Memorial Day speaker drops bomb about Boys State … but turns out his coordinates were likely wrong

Memorial Day program in Oak Grove Cemetery in 2016.

By JAN LARSON McLAUGHLIN

BG Independent News

 

A retired U.S. Air Force colonel dropped a bomb on the Bowling Green Memorial Day Program Monday, but it appears the torpedo may have been a dud.

During his keynote speaking comments, Col. Scott Manning expressed his sadness that Buckeye Boys State was moving from Bowling Green State University to Miami University after this year’s program.

As a high school student, Manning had attended Boys State and decided to return to BGSU for his college education and ROTC. So the loss of the program was a personal loss to him.

That bombshell sent some shockwaves through the dignitaries and the crowd at the Memorial Day service.

“I’m absolutely astonished if that’s true,” Bowling Green Mayor Dick Edwards said. Edwards attended Boys State when it was stationed at Camp Perry, convinced the program to move to BGSU in 1978 when he was in the university president’s office, and was later named to the Buckeye Boys State Hall of Fame.

The Buckeye Boys State program has been in limbo for a few years, with the primary sticking point being money. BGSU wants more to house the program, Boys State wants the university to consider the value of having 1,300 male high school juniors come to campus for a week of mock government activities each June.

“You get the best and the brightest from the state,” Edwards said. The program is not intended to be a money making venture, he said, but it does work as a recruitment tool for BGSU.

Until Manning’s announcement, it was believed negotiations for a new five-year conference agreement were still going on. The current agreement expires after the program later this month.

“I know negotiations haven’t been going well,” said Dave Ridenour, of the Bowling Green American Legion Post, who also helped organize the Memorial Day program.

But after the program was over, Ridenour said that Manning had been given inaccurate information. “He misspoke from rumors.”

The coordinates for the bombshell were faulty.

“It’s pretty common knowledge that negotiations have not been going well with the university,” Ridenour said. “However, there’s no confirmation that they’re leaving.”

Ridenour said the negotiations have narrowed the gap between what Boys State is paying and what BGSU wants. Meanwhile, “the whole community is on pins and needles.”

Patrick Nelson, director of the Bowen Thompson Student Union at BGSU, was at the Memorial Day service and said afterward that the university had just sent new contract information to Boys State organizers on Friday.

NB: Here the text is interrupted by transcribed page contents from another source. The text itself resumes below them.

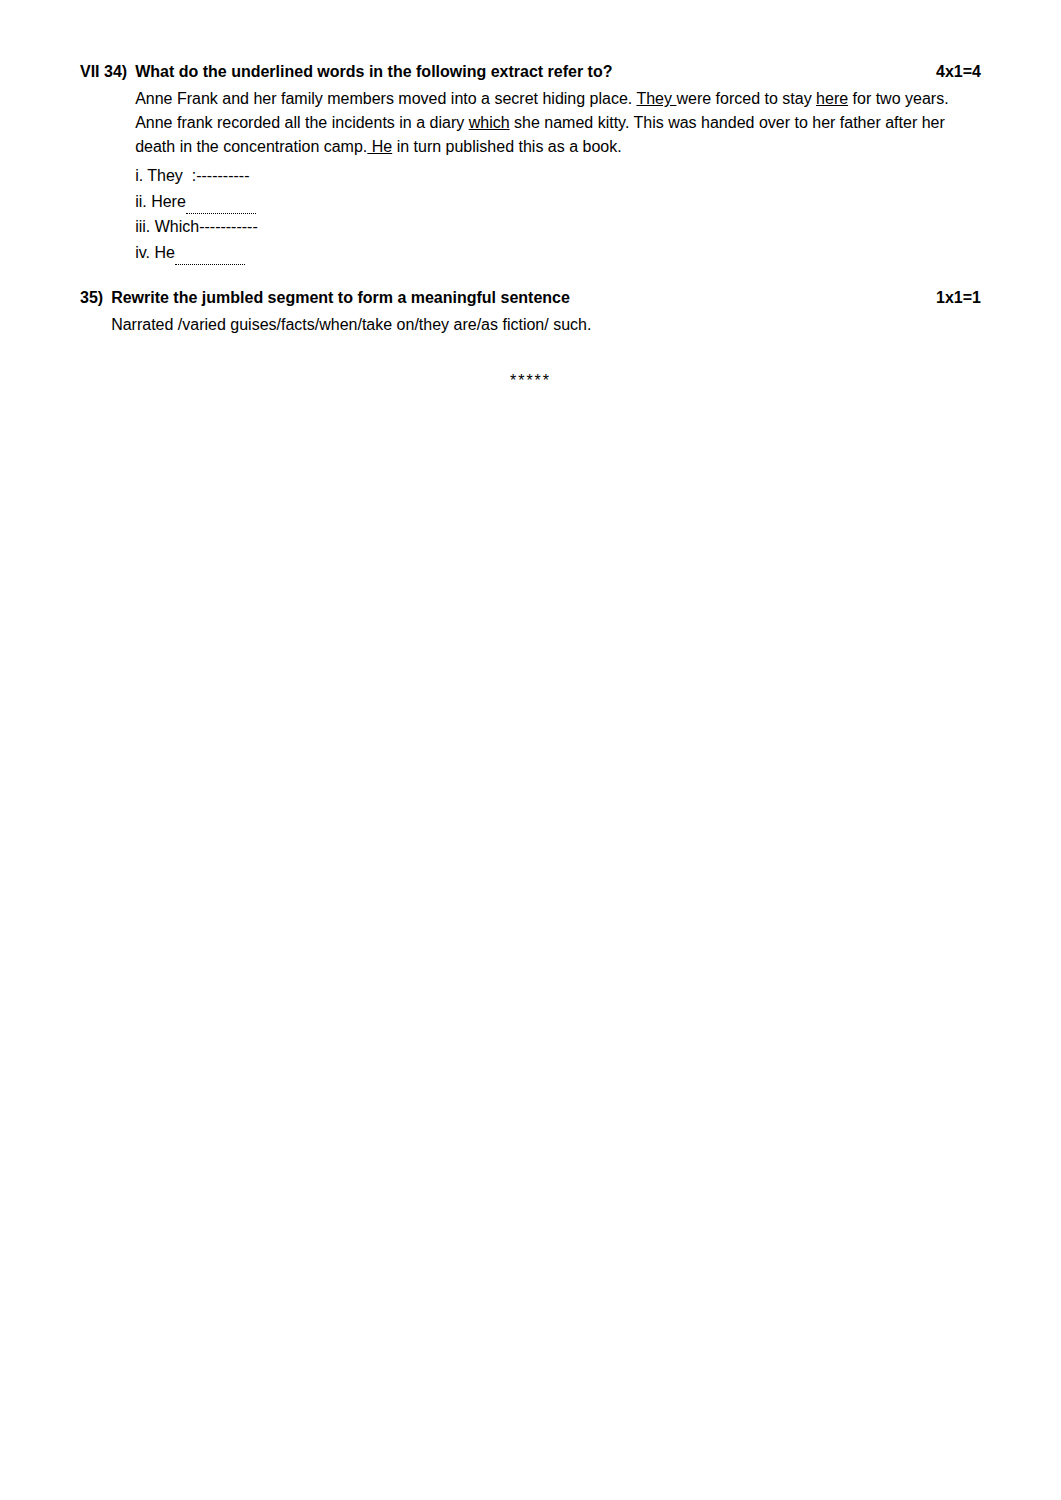VII 34)
What do the underlined words in the following extract refer to? 4x1=4
Anne Frank and her family members moved into a secret hiding place. They were forced to stay here for two years. Anne frank recorded all the incidents in a diary which she named kitty. This was handed over to her father after her death in the concentration camp. He in turn published this as a book.
i. They :----------
ii. Here
iii. Which-----------
iv. He
35)
Rewrite the jumbled segment to form a meaningful sentence 1x1=1
Narrated /varied guises/facts/when/take on/they are/as fiction/ such.
*****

“As far as I know, we’re still looking good. I was surprised to hear that comment,” Nelson said.

BGSU spokesperson Dave Kielmeyer, when reached by phone, was also surprised.

“The last I heard, we were still negotiating,” he said.

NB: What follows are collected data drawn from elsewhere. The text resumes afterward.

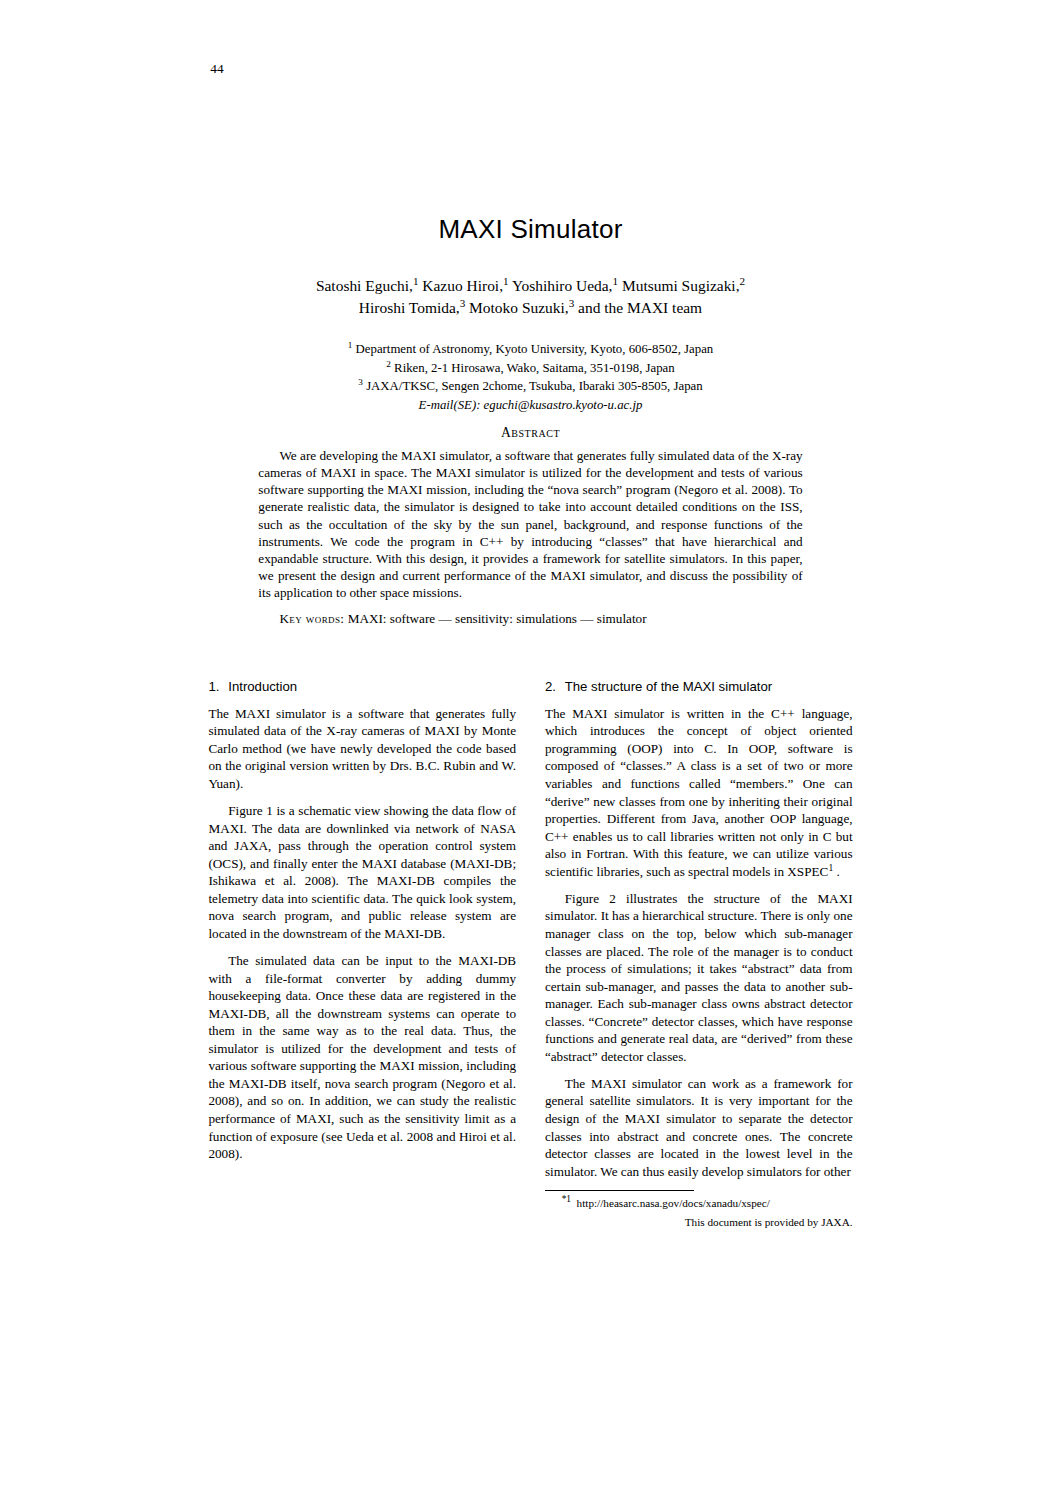44
MAXI Simulator
Satoshi Eguchi,1 Kazuo Hiroi,1 Yoshihiro Ueda,1 Mutsumi Sugizaki,2
Hiroshi Tomida,3 Motoko Suzuki,3 and the MAXI team
1 Department of Astronomy, Kyoto University, Kyoto, 606-8502, Japan
2 Riken, 2-1 Hirosawa, Wako, Saitama, 351-0198, Japan
3 JAXA/TKSC, Sengen 2chome, Tsukuba, Ibaraki 305-8505, Japan
E-mail(SE): eguchi@kusastro.kyoto-u.ac.jp
Abstract
We are developing the MAXI simulator, a software that generates fully simulated data of the X-ray cameras of MAXI in space. The MAXI simulator is utilized for the development and tests of various software supporting the MAXI mission, including the “nova search” program (Negoro et al. 2008). To generate realistic data, the simulator is designed to take into account detailed conditions on the ISS, such as the occultation of the sky by the sun panel, background, and response functions of the instruments. We code the program in C++ by introducing “classes” that have hierarchical and expandable structure. With this design, it provides a framework for satellite simulators. In this paper, we present the design and current performance of the MAXI simulator, and discuss the possibility of its application to other space missions.
Key words: MAXI: software — sensitivity: simulations — simulator
1. Introduction
The MAXI simulator is a software that generates fully simulated data of the X-ray cameras of MAXI by Monte Carlo method (we have newly developed the code based on the original version written by Drs. B.C. Rubin and W. Yuan).
Figure 1 is a schematic view showing the data flow of MAXI. The data are downlinked via network of NASA and JAXA, pass through the operation control system (OCS), and finally enter the MAXI database (MAXI-DB; Ishikawa et al. 2008). The MAXI-DB compiles the telemetry data into scientific data. The quick look system, nova search program, and public release system are located in the downstream of the MAXI-DB.
The simulated data can be input to the MAXI-DB with a file-format converter by adding dummy housekeeping data. Once these data are registered in the MAXI-DB, all the downstream systems can operate to them in the same way as to the real data. Thus, the simulator is utilized for the development and tests of various software supporting the MAXI mission, including the MAXI-DB itself, nova search program (Negoro et al. 2008), and so on. In addition, we can study the realistic performance of MAXI, such as the sensitivity limit as a function of exposure (see Ueda et al. 2008 and Hiroi et al. 2008).
2. The structure of the MAXI simulator
The MAXI simulator is written in the C++ language, which introduces the concept of object oriented programming (OOP) into C. In OOP, software is composed of “classes.” A class is a set of two or more variables and functions called “members.” One can “derive” new classes from one by inheriting their original properties. Different from Java, another OOP language, C++ enables us to call libraries written not only in C but also in Fortran. With this feature, we can utilize various scientific libraries, such as spectral models in XSPEC1 .
Figure 2 illustrates the structure of the MAXI simulator. It has a hierarchical structure. There is only one manager class on the top, below which sub-manager classes are placed. The role of the manager is to conduct the process of simulations; it takes “abstract” data from certain sub-manager, and passes the data to another sub-manager. Each sub-manager class owns abstract detector classes. “Concrete” detector classes, which have response functions and generate real data, are “derived” from these “abstract” detector classes.
The MAXI simulator can work as a framework for general satellite simulators. It is very important for the design of the MAXI simulator to separate the detector classes into abstract and concrete ones. The concrete detector classes are located in the lowest level in the simulator. We can thus easily develop simulators for other
*1 http://heasarc.nasa.gov/docs/xanadu/xspec/
This document is provided by JAXA.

“BGSU greatly values our long-term relationship with Buckeye Boys State. As of Friday, negotiations on a new contract were still ongoing,” Kielmeyer said. “The American Legion has not informed us that any decision has been made.”

Navy veteran and former BGSU faculty member Dave Chilson said the value to the university is far more than the dollars exchanged. “All these young men who come here, it’s an opportunity for them to see the university.”

That’s what convinced Manning to enroll at BGSU. “It left a really big impression on me,” he said.

If the program moves to Miami University, that will also make an impression on Manning, who said he will stop donating any money to BGSU.

“If they make that decision to save a few dollars, that’s the biggest mistake they could make,” he said of BGSU.

In February, Gerald White, the director of Buckeye Boys State asserted the American Legion’s desire to keep the civics event at Bowling Green where it has convened since 1978. At that point, White said that the American Legion does check out other campuses, and gets wooed by other campuses. But no steps have been taken to move.

The conference agreement must be periodically studied, White said, adding: “I think it is a mark of the partnership between American Legion Buckeye Boys State, the City of Bowling Green, Wood County, and Bowling Green State University and the pleasure and pride that the Buckeye Boys State Board of Trustees has in conducting our program on the BGSU campus that for 37 years, now going into 38, Buckeye Boys State has remained in the City of Bowling Green and the campus of Bowling Green State University.”